Extract all lines from the data beneath that include the word "ways".

*** Opening of Exercise material ***

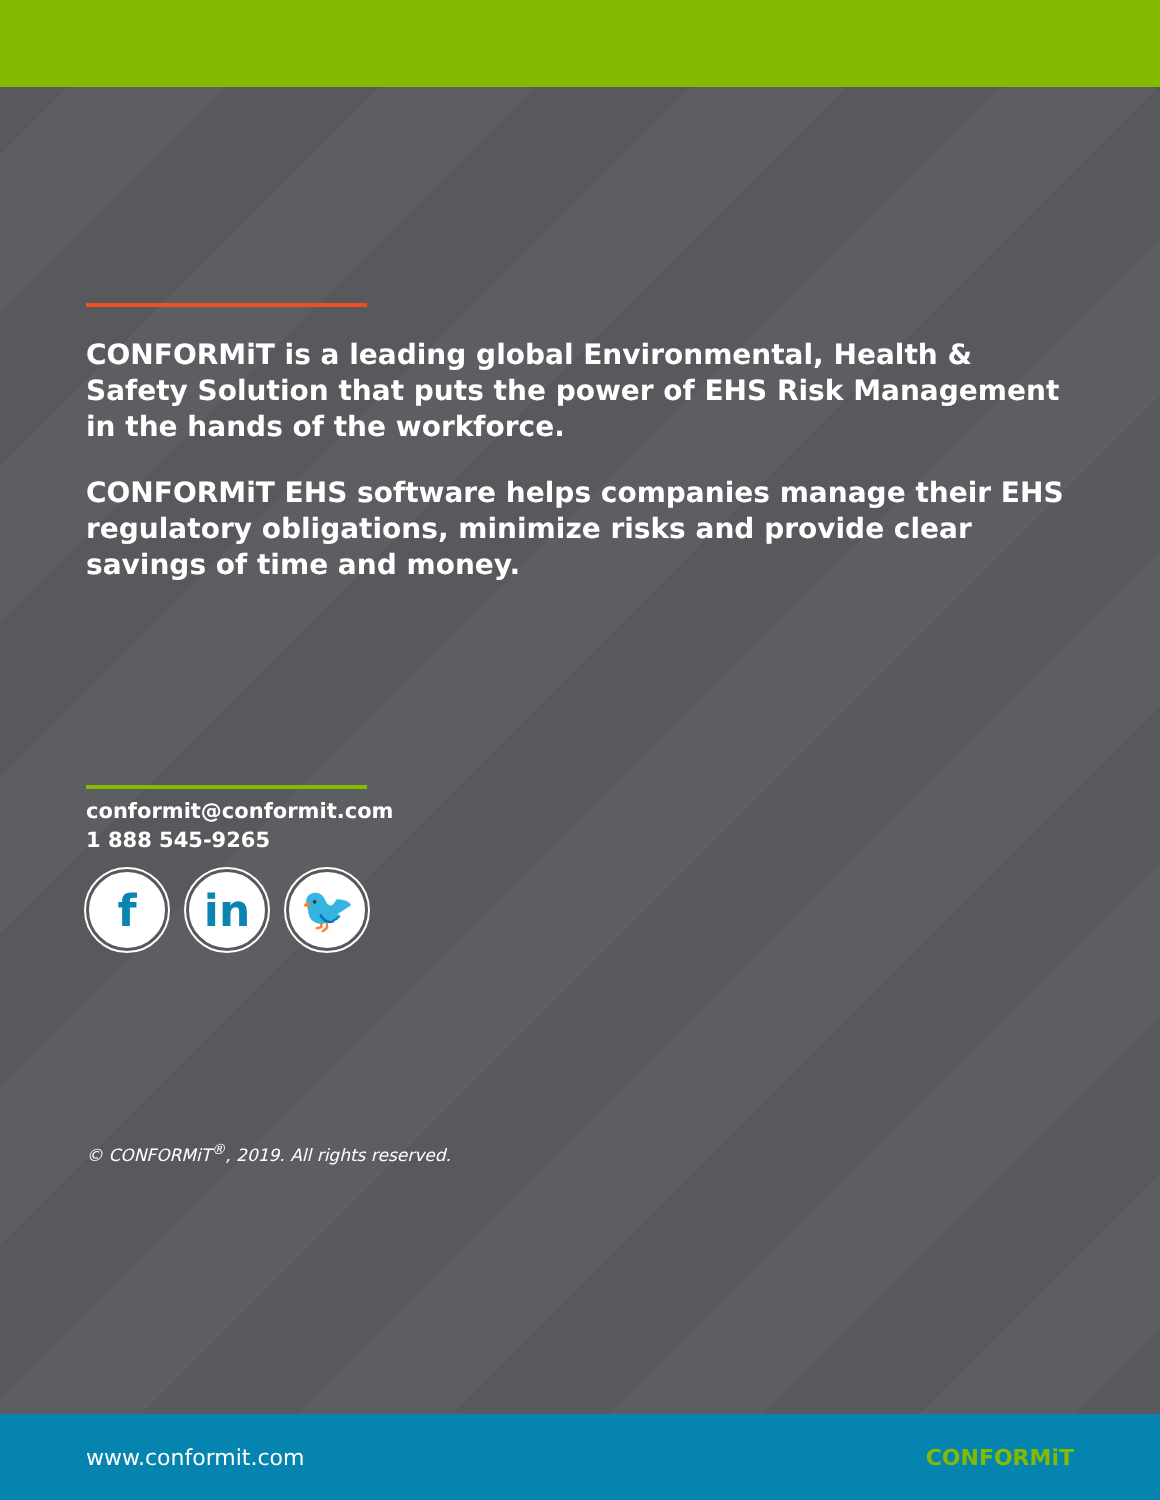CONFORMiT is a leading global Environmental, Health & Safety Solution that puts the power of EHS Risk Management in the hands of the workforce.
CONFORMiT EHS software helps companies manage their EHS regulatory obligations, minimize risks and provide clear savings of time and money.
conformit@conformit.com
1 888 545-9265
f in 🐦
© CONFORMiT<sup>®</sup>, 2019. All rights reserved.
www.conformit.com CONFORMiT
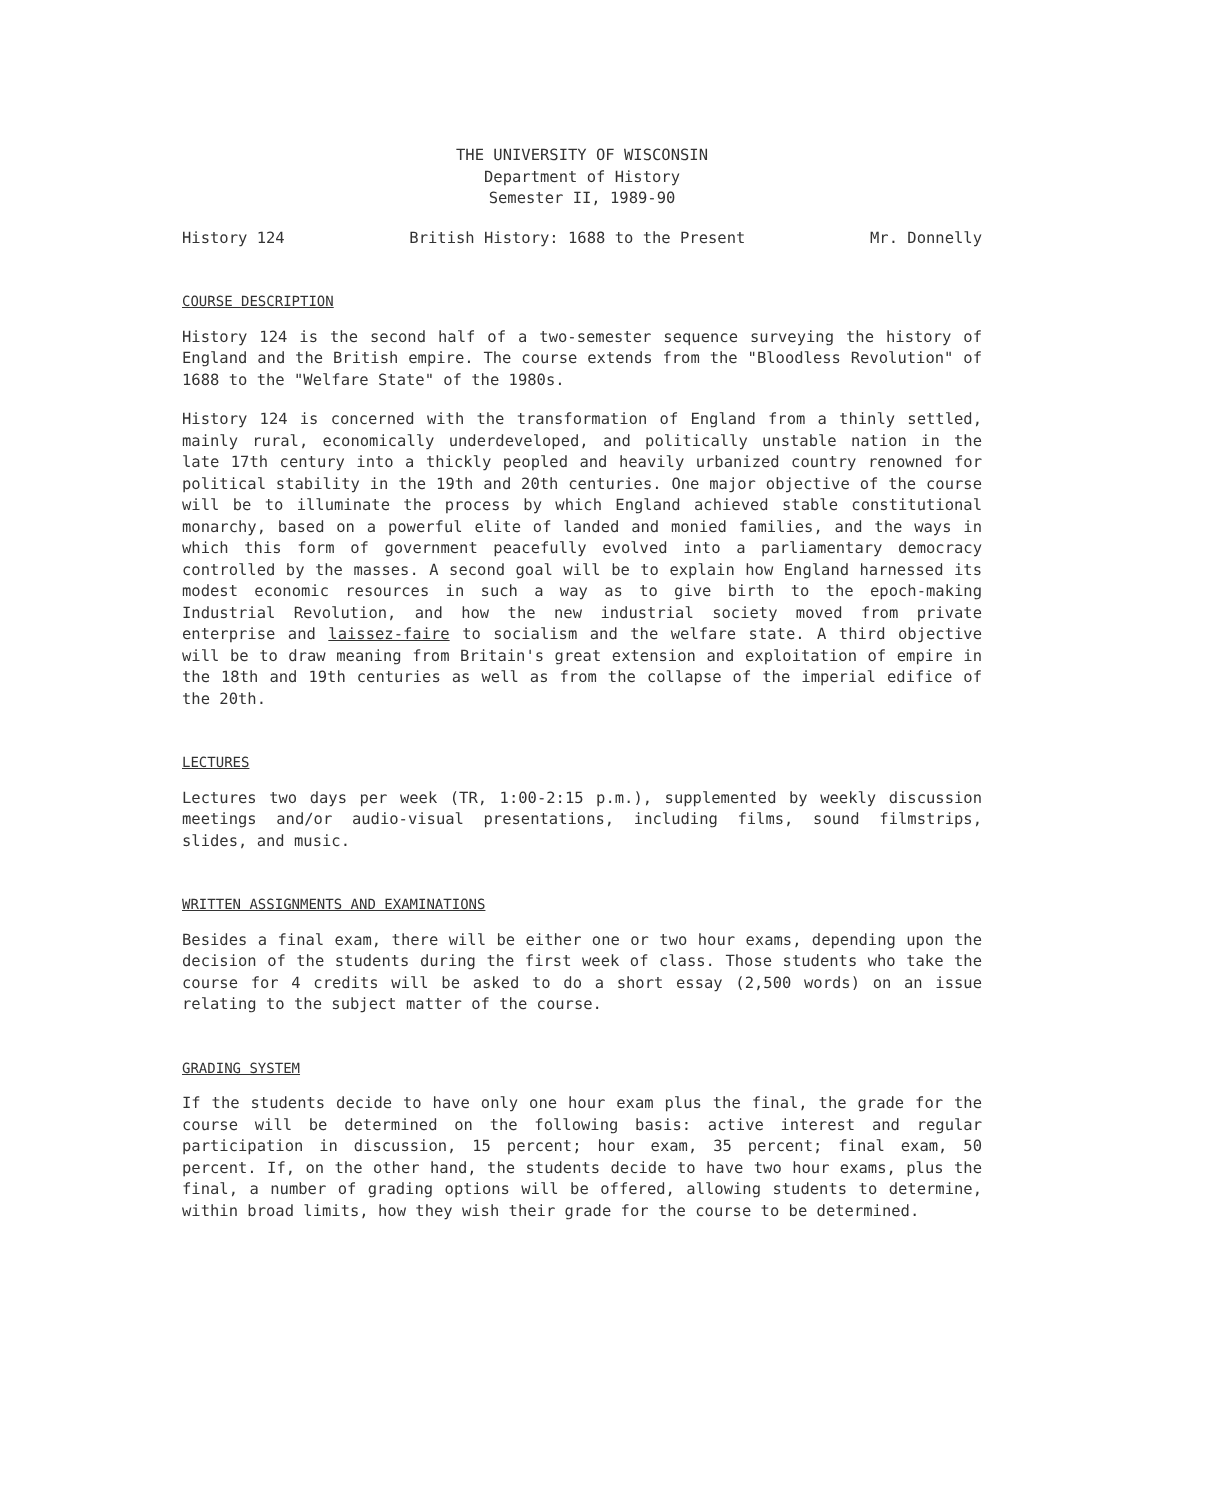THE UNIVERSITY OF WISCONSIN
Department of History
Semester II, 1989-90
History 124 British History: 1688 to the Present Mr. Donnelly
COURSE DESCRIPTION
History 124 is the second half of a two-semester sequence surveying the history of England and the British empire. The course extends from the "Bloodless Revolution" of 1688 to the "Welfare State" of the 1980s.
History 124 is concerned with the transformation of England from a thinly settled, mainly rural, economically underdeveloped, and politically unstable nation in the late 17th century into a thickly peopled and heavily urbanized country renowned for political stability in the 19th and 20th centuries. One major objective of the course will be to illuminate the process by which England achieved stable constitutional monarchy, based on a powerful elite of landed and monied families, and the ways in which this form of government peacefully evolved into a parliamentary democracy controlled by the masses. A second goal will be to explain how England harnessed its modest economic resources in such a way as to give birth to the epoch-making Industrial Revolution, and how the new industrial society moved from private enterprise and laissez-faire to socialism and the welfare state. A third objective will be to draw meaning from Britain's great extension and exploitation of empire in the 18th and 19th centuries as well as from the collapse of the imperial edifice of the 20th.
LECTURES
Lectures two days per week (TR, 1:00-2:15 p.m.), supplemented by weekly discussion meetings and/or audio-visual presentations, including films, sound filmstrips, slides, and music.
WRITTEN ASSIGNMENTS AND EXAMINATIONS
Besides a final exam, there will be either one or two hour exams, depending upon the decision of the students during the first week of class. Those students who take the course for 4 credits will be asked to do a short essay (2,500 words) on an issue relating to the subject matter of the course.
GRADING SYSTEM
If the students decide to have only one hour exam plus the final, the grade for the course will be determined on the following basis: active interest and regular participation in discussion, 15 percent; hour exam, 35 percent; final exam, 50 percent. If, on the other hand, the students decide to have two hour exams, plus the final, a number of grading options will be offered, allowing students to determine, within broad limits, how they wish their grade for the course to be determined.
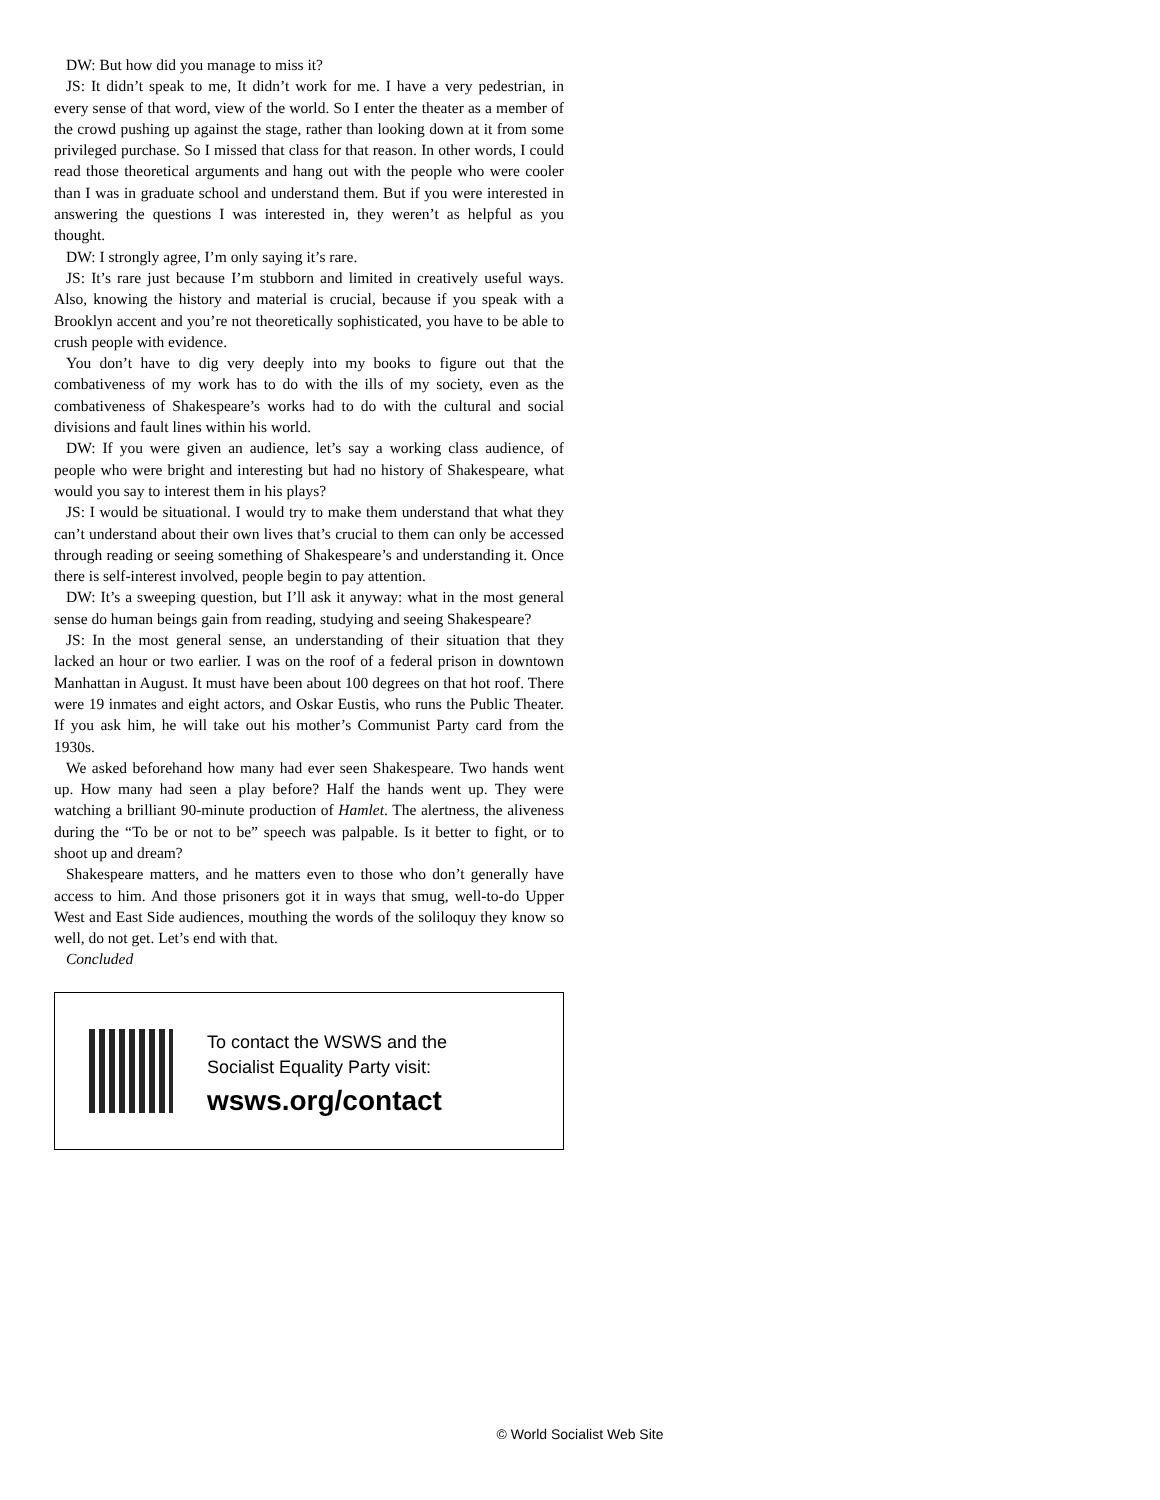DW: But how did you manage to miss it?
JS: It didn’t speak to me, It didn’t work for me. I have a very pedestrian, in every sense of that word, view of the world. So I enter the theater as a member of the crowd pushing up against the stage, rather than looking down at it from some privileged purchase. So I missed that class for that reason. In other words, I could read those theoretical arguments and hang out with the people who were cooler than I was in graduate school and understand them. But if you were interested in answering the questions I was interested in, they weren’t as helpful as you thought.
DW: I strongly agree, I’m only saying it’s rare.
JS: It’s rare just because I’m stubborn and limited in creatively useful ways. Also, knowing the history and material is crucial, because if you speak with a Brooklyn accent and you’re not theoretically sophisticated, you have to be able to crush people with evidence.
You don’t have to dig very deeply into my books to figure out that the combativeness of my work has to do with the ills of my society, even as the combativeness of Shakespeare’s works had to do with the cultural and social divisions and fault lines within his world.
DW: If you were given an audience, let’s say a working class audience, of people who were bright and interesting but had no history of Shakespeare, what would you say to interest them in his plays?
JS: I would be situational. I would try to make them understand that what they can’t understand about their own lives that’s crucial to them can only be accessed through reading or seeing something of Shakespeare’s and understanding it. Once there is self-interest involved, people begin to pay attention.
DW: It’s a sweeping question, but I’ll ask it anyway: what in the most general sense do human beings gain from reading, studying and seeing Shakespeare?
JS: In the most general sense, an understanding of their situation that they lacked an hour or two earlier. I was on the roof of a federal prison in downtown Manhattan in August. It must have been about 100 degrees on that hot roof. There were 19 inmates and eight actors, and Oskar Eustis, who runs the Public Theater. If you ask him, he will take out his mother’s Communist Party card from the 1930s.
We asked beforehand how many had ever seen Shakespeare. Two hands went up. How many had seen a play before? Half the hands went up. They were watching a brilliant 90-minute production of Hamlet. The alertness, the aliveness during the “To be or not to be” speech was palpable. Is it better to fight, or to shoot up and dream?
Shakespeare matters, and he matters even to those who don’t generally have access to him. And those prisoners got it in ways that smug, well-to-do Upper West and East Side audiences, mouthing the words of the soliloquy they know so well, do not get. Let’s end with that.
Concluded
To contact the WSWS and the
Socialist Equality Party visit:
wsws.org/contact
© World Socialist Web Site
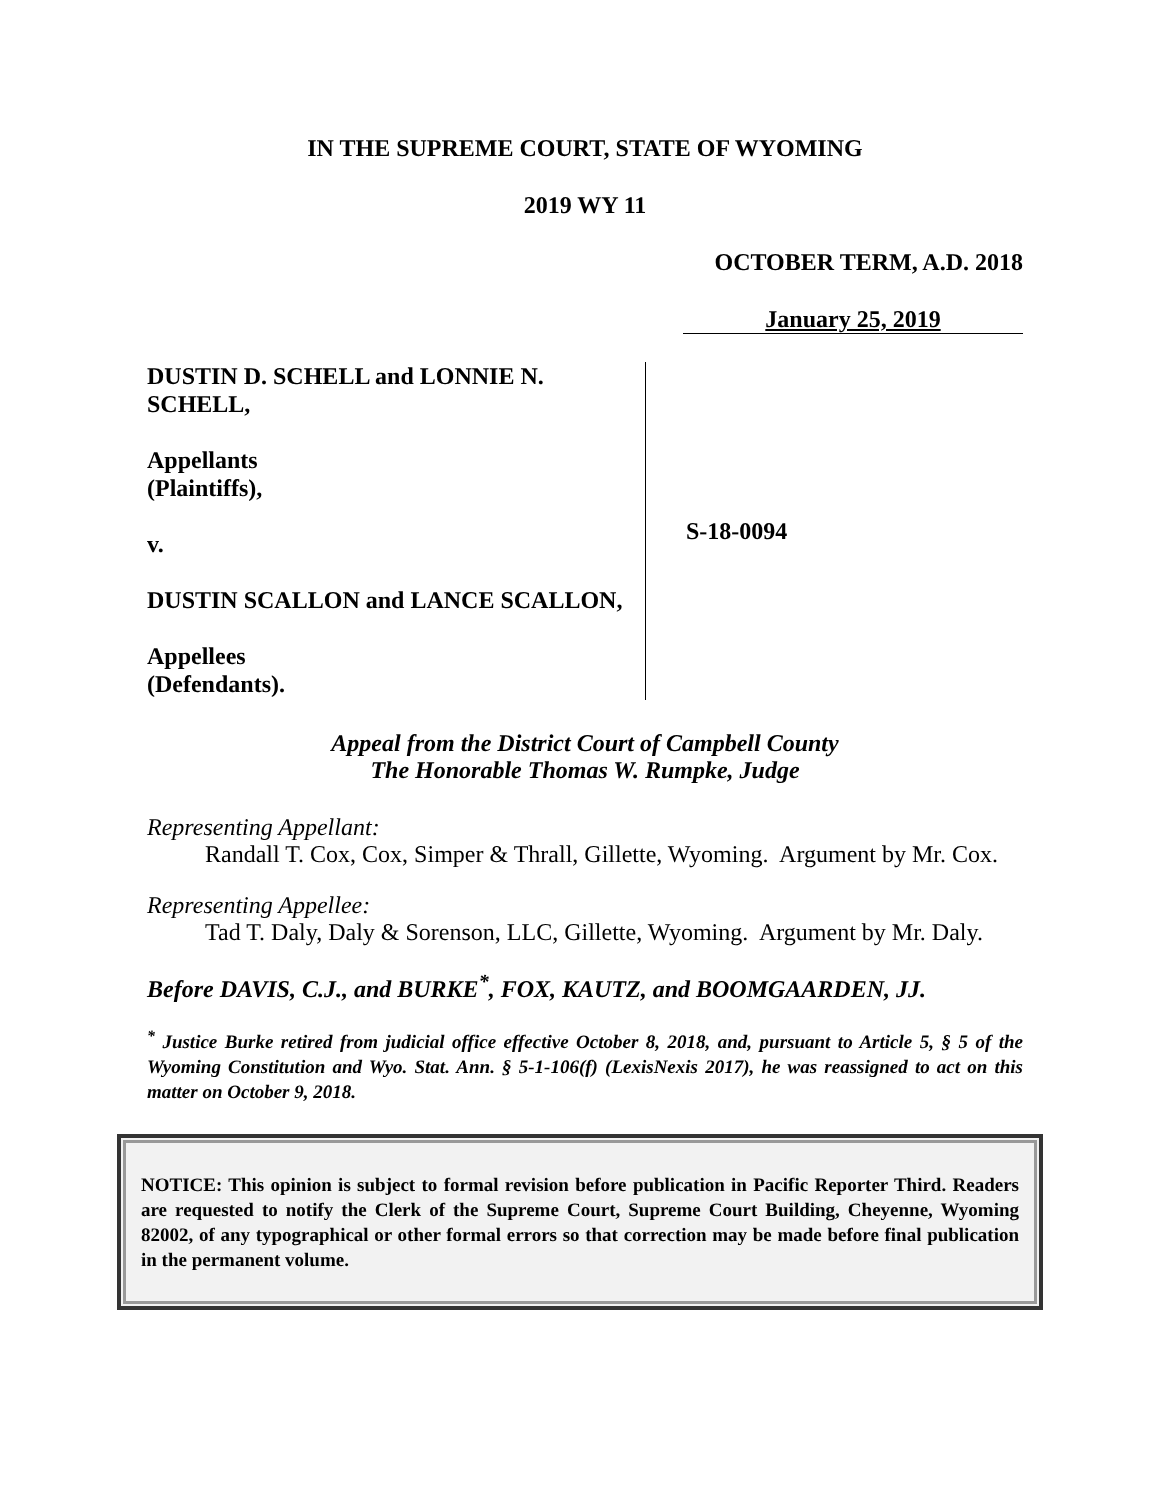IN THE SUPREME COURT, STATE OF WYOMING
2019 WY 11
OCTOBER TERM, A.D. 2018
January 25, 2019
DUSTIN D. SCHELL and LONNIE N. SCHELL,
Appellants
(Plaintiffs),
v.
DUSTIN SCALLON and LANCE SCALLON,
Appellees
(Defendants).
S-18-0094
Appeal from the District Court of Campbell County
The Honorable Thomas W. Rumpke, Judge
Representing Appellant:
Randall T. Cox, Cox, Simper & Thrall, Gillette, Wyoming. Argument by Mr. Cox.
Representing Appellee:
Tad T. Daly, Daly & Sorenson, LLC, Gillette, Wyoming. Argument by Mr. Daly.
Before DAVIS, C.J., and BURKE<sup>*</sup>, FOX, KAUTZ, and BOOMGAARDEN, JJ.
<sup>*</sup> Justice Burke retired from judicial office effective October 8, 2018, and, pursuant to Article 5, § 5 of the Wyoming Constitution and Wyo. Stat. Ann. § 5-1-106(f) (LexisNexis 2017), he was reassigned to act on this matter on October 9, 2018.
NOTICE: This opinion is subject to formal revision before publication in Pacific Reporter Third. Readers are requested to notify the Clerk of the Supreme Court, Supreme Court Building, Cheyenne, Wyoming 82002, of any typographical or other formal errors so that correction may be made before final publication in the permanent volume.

*** Close of Exercise material ***

### Result for this task
History 124 is concerned with the transformation of England from a thinly settled, mainly rural, economically underdeveloped, and politically unstable nation in the late 17th century into a thickly peopled and heavily urbanized country renowned for political stability in the 19th and 20th centuries. One major objective of the course will be to illuminate the process by which England achieved stable constitutional monarchy, based on a powerful elite of landed and monied families, and the ways in which this form of government peacefully evolved into a parliamentary democracy controlled by the masses. A second goal will be to explain how England harnessed its modest economic resources in such a way as to give birth to the epoch-making Industrial Revolution, and how the new industrial society moved from private enterprise and laissez-faire to socialism and the welfare state. A third objective will be to draw meaning from Britain's great extension and exploitation of empire in the 18th and 19th centuries as well as from the collapse of the imperial edifice of the 20th.
JS: It’s rare just because I’m stubborn and limited in creatively useful ways. Also, knowing the history and material is crucial, because if you speak with a Brooklyn accent and you’re not theoretically sophisticated, you have to be able to crush people with evidence.
Shakespeare matters, and he matters even to those who don’t generally have access to him. And those prisoners got it in ways that smug, well-to-do Upper West and East Side audiences, mouthing the words of the soliloquy they know so well, do not get. Let’s end with that.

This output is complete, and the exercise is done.